Domesday reloaded - an update from Northamptonshire
In 1986 the BBC launched an ambitious project to record a snapshot of everyday life in Britain.
Domesday Reloaded is the sequel to the original project and, for the first time, the project is being made available online.
You can explore, see the pictures, update the information and make your mark on our collective history.
A million volunteers took part 25 years ago, including many schools and local groups in Northamptonshire.
South East Northamptonshire
One area that took part in the project was located in the South East of the county.
Villages on the border with Bedfordshire, like Denton and Hackleton, explained all aspects of village life from the architecture to what youth groups did in the evenings.
Denton County Primary School was responsible for collecting most of this information in that area.

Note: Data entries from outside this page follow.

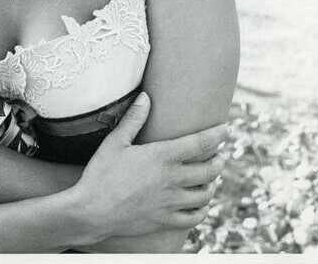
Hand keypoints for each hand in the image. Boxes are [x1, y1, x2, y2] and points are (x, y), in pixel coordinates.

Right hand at [74, 92, 226, 239]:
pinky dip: (202, 210)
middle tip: (220, 154)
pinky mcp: (165, 220)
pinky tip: (200, 204)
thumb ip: (134, 119)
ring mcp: (170, 202)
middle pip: (209, 169)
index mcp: (162, 156)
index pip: (200, 143)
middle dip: (219, 160)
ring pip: (205, 194)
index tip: (226, 129)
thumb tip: (145, 96)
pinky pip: (194, 217)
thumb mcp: (115, 142)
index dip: (217, 135)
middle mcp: (172, 179)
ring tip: (211, 178)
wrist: (91, 211)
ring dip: (212, 184)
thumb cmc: (101, 173)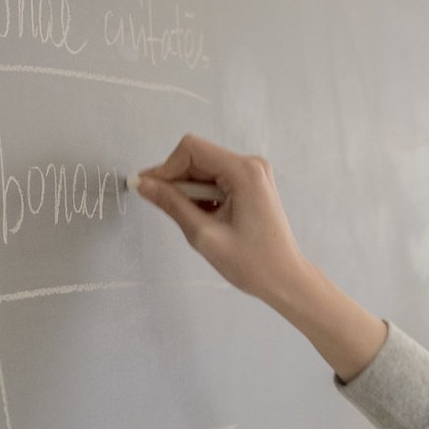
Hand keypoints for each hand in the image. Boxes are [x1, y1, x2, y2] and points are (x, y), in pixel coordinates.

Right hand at [135, 134, 386, 380]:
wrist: (285, 278)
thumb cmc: (251, 263)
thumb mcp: (204, 235)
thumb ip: (172, 204)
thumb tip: (144, 184)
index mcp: (244, 172)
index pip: (191, 149)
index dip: (165, 168)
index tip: (148, 190)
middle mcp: (251, 165)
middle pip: (198, 156)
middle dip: (176, 180)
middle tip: (163, 207)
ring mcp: (253, 173)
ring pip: (204, 168)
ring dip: (190, 190)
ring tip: (192, 219)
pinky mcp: (251, 184)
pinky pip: (216, 178)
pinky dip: (203, 195)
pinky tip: (205, 218)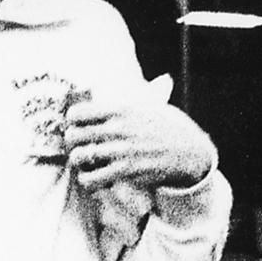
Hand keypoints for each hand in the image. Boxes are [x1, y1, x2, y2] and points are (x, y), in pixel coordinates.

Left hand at [64, 87, 211, 194]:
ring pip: (78, 158)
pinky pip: (91, 180)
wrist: (189, 152)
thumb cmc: (168, 127)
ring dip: (80, 164)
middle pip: (72, 136)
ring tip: (88, 165)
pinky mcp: (125, 171)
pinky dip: (89, 181)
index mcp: (120, 109)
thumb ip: (133, 95)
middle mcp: (118, 128)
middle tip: (80, 148)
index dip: (73, 122)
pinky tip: (97, 178)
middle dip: (72, 144)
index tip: (79, 128)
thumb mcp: (150, 103)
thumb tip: (136, 79)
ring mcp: (121, 150)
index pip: (77, 112)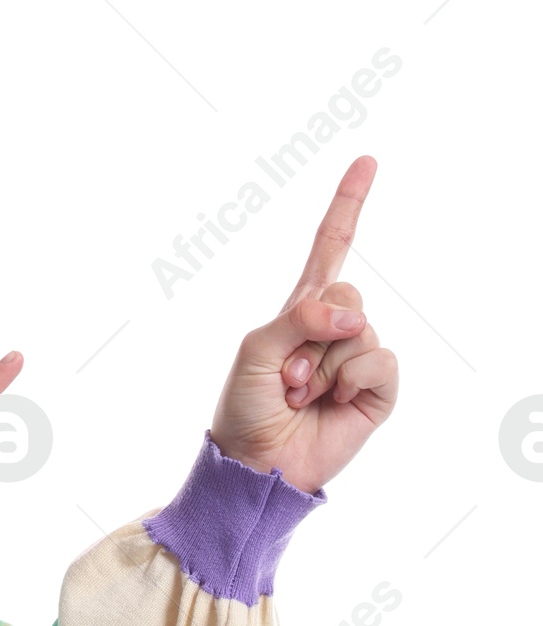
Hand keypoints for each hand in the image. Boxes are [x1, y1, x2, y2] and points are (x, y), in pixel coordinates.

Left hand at [208, 155, 398, 492]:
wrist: (257, 464)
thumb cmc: (246, 407)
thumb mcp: (256, 350)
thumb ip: (300, 318)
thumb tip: (355, 318)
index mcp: (300, 310)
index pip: (329, 247)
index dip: (348, 204)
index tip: (366, 161)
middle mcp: (334, 329)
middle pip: (346, 292)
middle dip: (311, 333)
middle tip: (288, 375)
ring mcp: (357, 357)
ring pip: (359, 331)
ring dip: (321, 367)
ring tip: (301, 395)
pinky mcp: (377, 388)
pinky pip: (379, 361)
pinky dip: (351, 380)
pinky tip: (333, 403)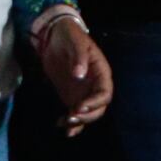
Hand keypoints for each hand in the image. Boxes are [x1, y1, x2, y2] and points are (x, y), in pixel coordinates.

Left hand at [36, 13, 112, 134]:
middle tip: (71, 116)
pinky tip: (61, 125)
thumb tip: (79, 74)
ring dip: (78, 122)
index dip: (95, 103)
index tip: (80, 107)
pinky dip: (70, 122)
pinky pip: (75, 112)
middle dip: (87, 116)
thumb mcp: (76, 42)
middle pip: (98, 108)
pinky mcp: (71, 96)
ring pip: (87, 114)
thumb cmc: (70, 35)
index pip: (104, 93)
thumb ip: (79, 57)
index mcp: (101, 72)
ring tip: (64, 123)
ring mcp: (83, 92)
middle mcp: (94, 86)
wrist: (55, 35)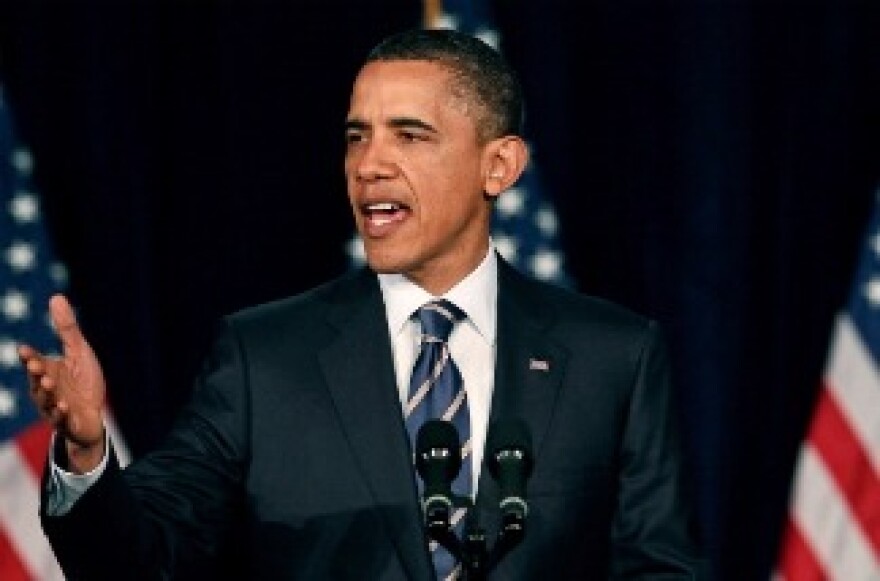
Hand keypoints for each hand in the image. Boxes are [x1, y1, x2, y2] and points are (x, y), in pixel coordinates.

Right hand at [19, 294, 106, 472]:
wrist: (92, 415)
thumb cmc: (83, 381)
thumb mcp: (78, 351)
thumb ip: (67, 328)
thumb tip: (56, 297)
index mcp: (47, 370)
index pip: (34, 361)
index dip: (29, 357)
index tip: (24, 350)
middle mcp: (46, 389)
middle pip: (37, 380)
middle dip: (36, 374)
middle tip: (36, 366)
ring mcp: (54, 406)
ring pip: (45, 400)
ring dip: (46, 393)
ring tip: (50, 384)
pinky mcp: (65, 421)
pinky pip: (60, 418)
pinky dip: (60, 413)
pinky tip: (63, 406)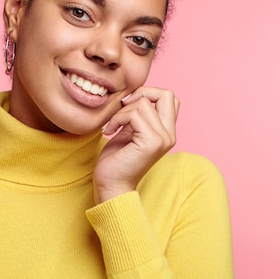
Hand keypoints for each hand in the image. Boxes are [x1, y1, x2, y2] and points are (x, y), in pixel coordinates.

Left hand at [93, 87, 179, 203]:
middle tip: (123, 107)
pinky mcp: (152, 142)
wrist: (111, 185)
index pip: (169, 98)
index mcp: (167, 131)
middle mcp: (170, 134)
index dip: (148, 93)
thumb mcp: (130, 130)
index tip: (128, 106)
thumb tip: (135, 94)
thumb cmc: (117, 159)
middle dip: (141, 93)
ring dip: (122, 111)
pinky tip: (109, 132)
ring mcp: (163, 138)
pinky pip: (134, 114)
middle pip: (166, 94)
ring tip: (112, 126)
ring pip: (144, 103)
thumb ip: (139, 114)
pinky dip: (117, 119)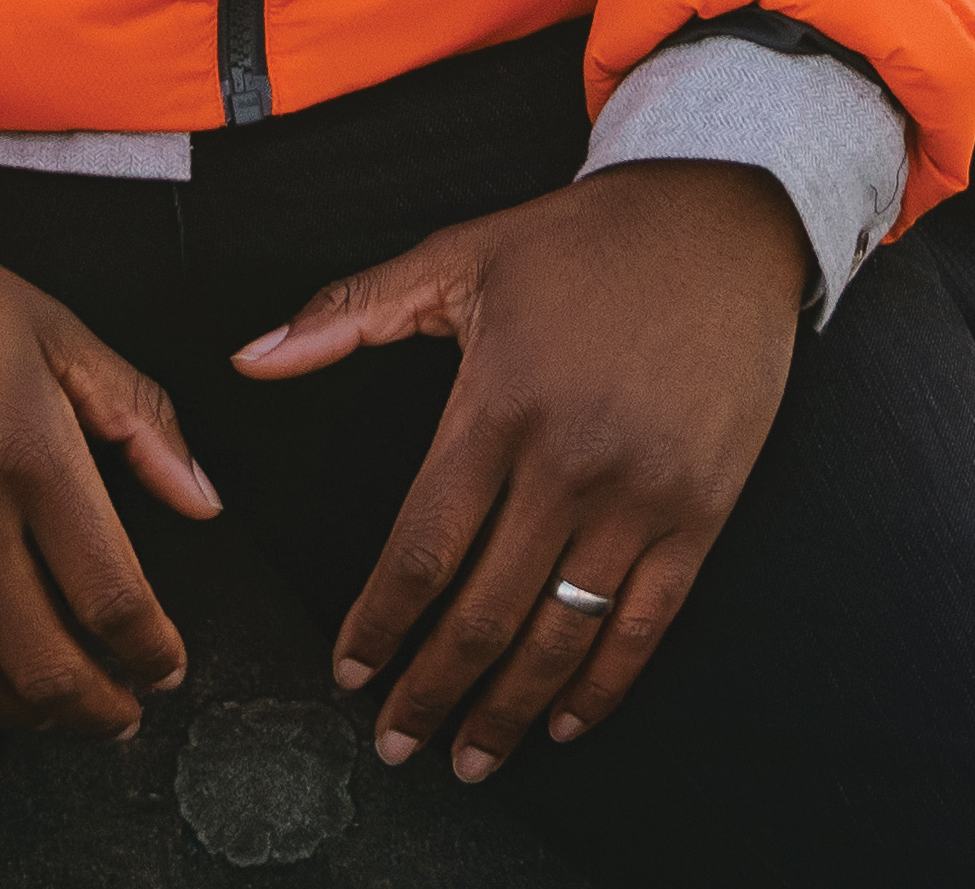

An eight year-old girl also got to explain what their typical day was like. "Before I go to school I play with the computer or I sometimes play games with my sister," he said.
The children also wrote about games they played in their break times at school.
There were the classic games like hopscotch and skipping, but it seems the children also adopted games from other areas like 'The Track Game.'
The children in 2011 were asked what they thought life might have been like 25 years ago.
A few of them thought the technology was very different and that perhaps electrical appliances were not around.
Some of them even thought that electricity was not available then.
Looking back at the archives in 1986 the children reported that they spent their spare time differently to modern children.
One child said: "In the evening I go to Guides until 2100 GMT. When I get home I play records and watch television. After that my dad takes me to the chipshop to buy my supper."
In 2011, perhaps not surprisingly, all the children said they played computer games in their spare time, but some also went out and played with their friends. So some things have not changed.
Looking to the future
The modern children were asked what they think life might be like in 2036.
Environment and green issues were mentioned a lot. Some thought farm technology would be completely automated so farmers would need to do less.